Do the WTO Rules Against Industrial Policies Hurt Developing Countries? (Case Study)

Q1. Why WTO has rules against industrial policies?

As known, the WTO is an international organization that deals with rules of trade between countries, and its main goal is to help producers of services, goods, importers  and exporters to conduct their business properly. In this particular situation many developing countries have the potential for implementing a long run productivity improvement, and in most cases industrial policies are pursued with several objectives (short term or long term). 

Hence, the WTO should take several actions that contains special provision for developing countries, that includes long time periods for implementing agreements . For example if a company exports a product at a lower price than the price it usually charges in home market, (Dumping the product) The WTO action here is to focus on how governments can react to such situation.  Another action should be taken from the WTO is to discipline the use of subsidies, and to regulate its actions. WTO also takes  actions to temporarily limit imports, to protect domestic industries.  
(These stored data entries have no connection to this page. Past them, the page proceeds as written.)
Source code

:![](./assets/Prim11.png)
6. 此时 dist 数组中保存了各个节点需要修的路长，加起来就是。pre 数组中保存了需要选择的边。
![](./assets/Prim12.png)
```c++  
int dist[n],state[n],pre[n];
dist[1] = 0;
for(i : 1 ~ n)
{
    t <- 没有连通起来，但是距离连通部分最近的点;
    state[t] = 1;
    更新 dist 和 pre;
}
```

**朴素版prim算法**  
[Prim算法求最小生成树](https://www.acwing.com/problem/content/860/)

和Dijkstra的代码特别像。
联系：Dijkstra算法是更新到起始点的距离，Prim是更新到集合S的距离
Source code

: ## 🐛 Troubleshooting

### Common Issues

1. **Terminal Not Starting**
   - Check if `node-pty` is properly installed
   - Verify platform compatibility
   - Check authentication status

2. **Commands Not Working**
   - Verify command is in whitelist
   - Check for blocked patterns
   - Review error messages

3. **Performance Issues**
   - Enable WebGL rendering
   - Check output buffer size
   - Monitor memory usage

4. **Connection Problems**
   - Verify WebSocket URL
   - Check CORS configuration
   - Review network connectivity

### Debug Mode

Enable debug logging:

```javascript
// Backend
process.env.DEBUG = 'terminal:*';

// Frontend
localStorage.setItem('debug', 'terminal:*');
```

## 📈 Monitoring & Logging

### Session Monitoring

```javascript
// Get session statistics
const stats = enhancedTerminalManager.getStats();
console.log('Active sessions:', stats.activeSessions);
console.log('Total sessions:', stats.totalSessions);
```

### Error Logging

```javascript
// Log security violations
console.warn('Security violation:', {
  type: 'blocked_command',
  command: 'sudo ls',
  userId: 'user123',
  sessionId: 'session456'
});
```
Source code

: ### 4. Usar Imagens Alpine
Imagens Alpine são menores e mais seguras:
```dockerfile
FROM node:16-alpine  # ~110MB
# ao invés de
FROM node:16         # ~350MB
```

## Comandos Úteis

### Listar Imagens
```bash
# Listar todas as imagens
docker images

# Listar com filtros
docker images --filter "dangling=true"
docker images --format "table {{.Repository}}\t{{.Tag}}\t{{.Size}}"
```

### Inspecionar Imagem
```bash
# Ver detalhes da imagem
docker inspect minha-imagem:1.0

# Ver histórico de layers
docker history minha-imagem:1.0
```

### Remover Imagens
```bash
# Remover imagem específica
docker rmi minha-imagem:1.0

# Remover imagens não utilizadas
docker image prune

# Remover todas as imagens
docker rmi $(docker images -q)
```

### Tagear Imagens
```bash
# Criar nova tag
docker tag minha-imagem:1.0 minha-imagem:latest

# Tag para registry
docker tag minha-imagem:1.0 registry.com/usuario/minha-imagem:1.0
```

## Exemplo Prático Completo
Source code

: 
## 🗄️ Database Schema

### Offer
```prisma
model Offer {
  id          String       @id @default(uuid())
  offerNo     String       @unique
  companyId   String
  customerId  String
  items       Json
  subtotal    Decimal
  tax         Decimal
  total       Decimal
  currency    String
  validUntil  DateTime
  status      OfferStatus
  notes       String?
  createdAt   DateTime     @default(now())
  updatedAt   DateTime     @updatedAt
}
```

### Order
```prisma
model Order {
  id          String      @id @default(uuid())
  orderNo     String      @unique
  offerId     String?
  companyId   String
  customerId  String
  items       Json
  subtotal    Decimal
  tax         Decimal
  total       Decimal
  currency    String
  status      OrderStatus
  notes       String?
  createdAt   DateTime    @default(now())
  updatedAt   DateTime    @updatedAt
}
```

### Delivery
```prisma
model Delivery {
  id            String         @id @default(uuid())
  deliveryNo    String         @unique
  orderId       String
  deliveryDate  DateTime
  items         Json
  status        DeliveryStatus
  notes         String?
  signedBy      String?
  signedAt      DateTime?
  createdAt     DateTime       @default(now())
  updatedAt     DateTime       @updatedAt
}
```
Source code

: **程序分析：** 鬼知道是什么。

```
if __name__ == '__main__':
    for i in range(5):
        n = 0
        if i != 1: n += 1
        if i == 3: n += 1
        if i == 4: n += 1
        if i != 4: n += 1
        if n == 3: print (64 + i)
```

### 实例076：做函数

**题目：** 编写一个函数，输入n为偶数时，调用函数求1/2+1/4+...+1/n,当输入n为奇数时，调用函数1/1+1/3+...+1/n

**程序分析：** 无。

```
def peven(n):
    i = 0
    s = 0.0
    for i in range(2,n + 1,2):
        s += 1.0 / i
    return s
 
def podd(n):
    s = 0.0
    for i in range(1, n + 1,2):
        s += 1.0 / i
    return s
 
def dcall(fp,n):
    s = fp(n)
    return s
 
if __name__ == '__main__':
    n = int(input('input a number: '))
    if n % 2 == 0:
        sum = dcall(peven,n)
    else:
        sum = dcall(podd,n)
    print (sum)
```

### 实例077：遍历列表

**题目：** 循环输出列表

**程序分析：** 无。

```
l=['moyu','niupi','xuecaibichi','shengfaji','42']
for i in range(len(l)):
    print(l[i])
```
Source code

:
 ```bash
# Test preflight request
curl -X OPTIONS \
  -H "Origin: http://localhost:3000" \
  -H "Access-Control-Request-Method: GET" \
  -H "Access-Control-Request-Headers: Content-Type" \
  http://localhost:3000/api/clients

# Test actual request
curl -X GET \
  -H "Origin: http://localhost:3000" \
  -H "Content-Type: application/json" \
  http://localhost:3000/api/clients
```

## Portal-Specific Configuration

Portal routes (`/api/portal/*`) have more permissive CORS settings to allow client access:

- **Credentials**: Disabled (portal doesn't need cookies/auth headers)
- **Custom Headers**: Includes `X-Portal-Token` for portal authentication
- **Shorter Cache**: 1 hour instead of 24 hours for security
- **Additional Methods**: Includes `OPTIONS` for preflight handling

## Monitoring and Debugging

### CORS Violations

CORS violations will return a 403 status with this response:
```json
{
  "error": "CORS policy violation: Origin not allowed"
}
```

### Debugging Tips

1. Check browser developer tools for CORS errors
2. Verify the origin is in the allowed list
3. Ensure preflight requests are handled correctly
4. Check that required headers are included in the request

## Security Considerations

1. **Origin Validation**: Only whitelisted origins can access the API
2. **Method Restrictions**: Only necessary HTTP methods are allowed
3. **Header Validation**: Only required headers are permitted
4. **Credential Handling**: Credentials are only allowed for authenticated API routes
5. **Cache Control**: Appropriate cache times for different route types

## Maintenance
Finally, we have to point that many of the practices described are considered harmful to foreign countries firms interest, and the new rules introduced by the WTO  limits the ability of countries to employ their policies.

Q2.  What is the effect of industrial policies on international trade?

The industrial policies that are in effect, creating a huge impact on international trade. Many economists feel that industrial policies are more benefited by the developed countries contrary to the developing countries. The actual existence of the policy is more under scrutiny by many economists.  For Instance, due to industrial policies like TRIM & WTO the agreement is limiting the access to path-breaking technology know-how and causing potential harm to the developing countries in terms of absolute advantage and comparative advantage.
·      Developing countries are losing on the absolute advantage they have, and the resources they have in abundance are getting drained into other avenues which the country has limited access
·     Trade agreement like SCM (Subsidies and Countervailing Measures) is hindering the chances of developing countries exports into other developed countries and denting its export value (due to subsidy given to a particular industry by developing country , the foreign firm export value might devaluate leading to heavy tax duty on imports of developing countries) 

Many of the industrial policies are linked to market failure, for instance, during 2008 recession, the impact was seen across globe and drastically effected were developing countries and slump of market failure was progressive across globe. Market failure very often is linked to externalities and monopolies existing in the market. These market failures create encumbrance of well performing market and corrective measures are necessary to ensure that effectiveness and efficiency is maintained in a free market to avoid any conflicts that arise due to vested interest by the developed countries.

Q3. How can industrial policy affect a developing country? Provide examples.

There are the countries, especially South Korea (South Korea has now become to OECD member), Singapore, and Taiwan, which are from most of the experienced evidence on the effectiveness of industrial policies. Argentina, Brazil, Chile, Malaysia, Mexico, South Africa, and Turkey are also from upper middle-income countries as well.  These countries set up the political system with well-established rules and guidelines, reasonable managerial ability in industrialization section.
 Low and lower-middle-income countries have been much less empirical literature, even if most developing countries related to these groups. The World Bank, by country classification department, said it can be considered as ‘low-income group’ for 43 countries and another 55 countries can be under the ‘low-middle-income’ section. The developed country usually motivated to developing country by the industrial development strategies or even modeled after. 

Q4. Should the rules of WTO concerning industrial policies be revised? If yes, then in what way? 

      The rules of WTO concerning industrial policy has to change as they are biased, favoring the developed and rich countries. Few of the instances where we can see the marked difference are :
       ·    Rich and developed countries are maintaining high import tax duties and segments in certain products, blocking imports from developing countries (e.g. Garments)
    ·  The increase in non-tariff barriers ex: anti-dumping measures allowed against developing countries;
      ·   The conservation of high protection of agriculture in developed countries while developing ones are forced to open their markets;
    ·  The TRIP agreement that limits the developing countries from utilizing technology that originates from abroad in their local systems (including medicines and agricultural products)

     The aforementioned rules are favoring the rich and developed countries, whereas the developing and poor countries are losing out in the global arena. They succumb to the pressure brought upon by these favored members of WTO. Such biased policies should be scrutinized and all the countries should be equal to voice to their opinions.